Dicotomia di vedute, prospettive agli antipodi, che un cinema di parte cerca di consegnare al pubblico senza troppa partigianeria: è il cinema Usa contemporaneo, che avrà perso la radicalità politica degli anni '70, ma di certo si è fatto più tempestivo. Se il Vietnam rimase nel fuoricampo di Hollywood per lunghi anni, viceversa l'ombra delle torri dell'11 settembre e i conflitti correlati, dall'Afghanistan all'Iraq, si sono presto stampigliati sullo schermo, da World Trade Center e United 93, passando per Syriana e Jarhead, fino a Redacted e The Hurt Locker.
Davvero la "situazione" del Middle East oggi è embedded nel cinema stelle & strisce, che cerca di costruire un controcampo emozionale, star al seguito, alla prosaicità e laconicità delle breaking news televisive e della bassa definizione del web.
Alla nutrita - e qualitativamente eterogenea - compagine si unisce ora Sir Ridley Scott con Nessuna verità (Body of Lies), sceneggiato da William Monahan a partire dal romanzo del columnist del Washington Post David Ignatius (2007), in uscita con Warner Bros. venerdì 21 novembre. Protagonisti Leonardo Di Caprio, con la barbetta e le ferite dell'agente segreto Roger Ferris, operativo tra Giordania, Emirati, Siria e Iraq alla ricerca della mente di micidiali attentati in Europa, e il suo superiore, per lo più voce all'altro capo di una linea telefonica protetta: il veterano Ed Hoffman, ovvero Russell Crowe, invecchiato e imbolsito ad hoc per decidere dagli States, tra la pipì di un figlio e la partita di un altro, vita e morte degli informatori in loco, e dello stesso Ferris.

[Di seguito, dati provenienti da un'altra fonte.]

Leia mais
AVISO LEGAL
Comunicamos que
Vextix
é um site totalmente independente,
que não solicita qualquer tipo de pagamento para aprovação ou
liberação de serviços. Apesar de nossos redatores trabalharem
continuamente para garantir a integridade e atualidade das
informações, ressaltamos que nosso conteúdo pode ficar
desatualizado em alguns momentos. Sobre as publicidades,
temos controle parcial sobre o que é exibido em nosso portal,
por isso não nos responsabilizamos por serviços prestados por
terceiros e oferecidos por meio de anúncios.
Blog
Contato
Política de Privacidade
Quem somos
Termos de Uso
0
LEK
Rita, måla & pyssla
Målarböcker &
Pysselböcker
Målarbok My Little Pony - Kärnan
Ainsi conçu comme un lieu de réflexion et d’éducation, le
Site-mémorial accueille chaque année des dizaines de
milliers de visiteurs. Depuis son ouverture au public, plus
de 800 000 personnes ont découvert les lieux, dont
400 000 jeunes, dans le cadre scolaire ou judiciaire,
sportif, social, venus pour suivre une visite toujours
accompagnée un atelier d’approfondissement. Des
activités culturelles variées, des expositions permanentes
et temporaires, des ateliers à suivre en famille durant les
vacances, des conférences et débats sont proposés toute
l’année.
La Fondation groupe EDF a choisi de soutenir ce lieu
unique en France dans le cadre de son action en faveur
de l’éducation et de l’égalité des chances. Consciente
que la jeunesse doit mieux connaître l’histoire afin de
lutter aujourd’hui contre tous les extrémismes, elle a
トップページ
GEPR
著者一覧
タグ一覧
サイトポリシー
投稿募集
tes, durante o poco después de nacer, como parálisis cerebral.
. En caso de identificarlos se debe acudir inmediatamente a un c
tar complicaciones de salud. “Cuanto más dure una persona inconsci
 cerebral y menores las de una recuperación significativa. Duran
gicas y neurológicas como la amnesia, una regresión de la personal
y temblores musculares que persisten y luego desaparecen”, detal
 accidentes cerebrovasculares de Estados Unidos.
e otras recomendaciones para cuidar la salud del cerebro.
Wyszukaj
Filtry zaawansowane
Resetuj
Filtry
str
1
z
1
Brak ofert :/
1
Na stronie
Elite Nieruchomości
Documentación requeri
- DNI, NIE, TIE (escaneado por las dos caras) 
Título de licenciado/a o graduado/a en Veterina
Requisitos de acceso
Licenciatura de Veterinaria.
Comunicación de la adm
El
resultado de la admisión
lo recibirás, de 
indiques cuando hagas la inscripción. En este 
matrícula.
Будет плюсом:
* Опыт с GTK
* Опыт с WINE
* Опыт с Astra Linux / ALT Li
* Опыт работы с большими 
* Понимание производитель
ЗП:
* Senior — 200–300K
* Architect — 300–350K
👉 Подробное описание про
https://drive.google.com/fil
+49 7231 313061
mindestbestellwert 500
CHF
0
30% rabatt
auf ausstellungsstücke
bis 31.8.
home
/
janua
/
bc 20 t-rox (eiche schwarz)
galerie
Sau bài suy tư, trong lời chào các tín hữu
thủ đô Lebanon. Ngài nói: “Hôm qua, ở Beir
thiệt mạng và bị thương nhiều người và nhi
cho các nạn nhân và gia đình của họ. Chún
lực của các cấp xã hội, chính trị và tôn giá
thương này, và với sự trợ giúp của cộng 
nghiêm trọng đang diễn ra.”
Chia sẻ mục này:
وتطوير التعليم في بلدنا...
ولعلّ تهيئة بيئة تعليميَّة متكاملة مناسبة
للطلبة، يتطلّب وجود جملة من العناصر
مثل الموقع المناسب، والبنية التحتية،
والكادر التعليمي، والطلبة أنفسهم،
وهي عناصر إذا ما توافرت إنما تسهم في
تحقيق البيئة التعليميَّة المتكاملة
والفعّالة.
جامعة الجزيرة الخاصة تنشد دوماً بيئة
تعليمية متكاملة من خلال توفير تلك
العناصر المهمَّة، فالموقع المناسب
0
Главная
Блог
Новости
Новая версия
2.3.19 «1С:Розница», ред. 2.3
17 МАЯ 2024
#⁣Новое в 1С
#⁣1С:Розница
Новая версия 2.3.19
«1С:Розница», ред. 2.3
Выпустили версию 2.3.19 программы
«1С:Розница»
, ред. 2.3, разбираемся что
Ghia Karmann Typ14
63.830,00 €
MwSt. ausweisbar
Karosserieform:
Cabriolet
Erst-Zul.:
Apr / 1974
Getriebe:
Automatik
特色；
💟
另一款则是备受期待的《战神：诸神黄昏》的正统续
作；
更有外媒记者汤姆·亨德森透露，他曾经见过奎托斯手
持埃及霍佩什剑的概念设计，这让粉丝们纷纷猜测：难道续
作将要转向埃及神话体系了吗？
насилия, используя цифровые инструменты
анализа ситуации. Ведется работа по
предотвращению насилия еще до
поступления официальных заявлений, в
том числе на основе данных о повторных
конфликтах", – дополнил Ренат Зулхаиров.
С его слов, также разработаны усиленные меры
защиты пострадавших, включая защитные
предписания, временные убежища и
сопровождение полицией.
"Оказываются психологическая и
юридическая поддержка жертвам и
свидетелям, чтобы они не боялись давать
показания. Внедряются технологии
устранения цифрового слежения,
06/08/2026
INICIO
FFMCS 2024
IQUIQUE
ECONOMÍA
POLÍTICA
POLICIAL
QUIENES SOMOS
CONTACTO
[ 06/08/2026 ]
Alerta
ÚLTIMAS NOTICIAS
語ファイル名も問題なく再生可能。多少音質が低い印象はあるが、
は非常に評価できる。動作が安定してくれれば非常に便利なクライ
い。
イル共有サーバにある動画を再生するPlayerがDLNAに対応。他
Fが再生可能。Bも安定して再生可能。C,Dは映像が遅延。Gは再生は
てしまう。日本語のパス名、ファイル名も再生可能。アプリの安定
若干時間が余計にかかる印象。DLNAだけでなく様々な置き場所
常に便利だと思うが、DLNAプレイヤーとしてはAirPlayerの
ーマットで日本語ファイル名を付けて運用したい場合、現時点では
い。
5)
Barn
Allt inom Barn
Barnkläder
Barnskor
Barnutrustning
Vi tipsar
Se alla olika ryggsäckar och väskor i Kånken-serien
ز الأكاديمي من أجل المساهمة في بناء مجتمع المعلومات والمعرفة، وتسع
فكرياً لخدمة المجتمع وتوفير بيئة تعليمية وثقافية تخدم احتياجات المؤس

Sono loro a incarnare le sfaccettature della prospettiva Usa sul conflitto: sul campo, quella di Ferris, che si fa scrupoli morali, perde le dita, la faccia e quasi la testa, si innamora e si becca nel corpo i frammenti di ossa del suo attendente locale; l'asetticità di Langley, con la routine pragmatica di Hoffman, che ha poco del drôle de guerre, tranne l'ottusità. Umano, troppo umano l'uno, su cui pioverà una probabile candidatura all'Oscar, bolso e disilluso l'altro, con un minimo comune denominatore: la dissimulazione, tra doppi giochi, tranelli, mezze verità e piene menzogne, con un terzo vertice: il capo dei servizi giordani, interpretato da un fascinoso Mark Strong. E' lui a tracciare la terza via, giordano che collabora con il nemico-amico americano, a una condizione, ovviamente impossibile: la verità. Body of Lies ci consegna un ingombrante body of evidence: il corpo del reato americano.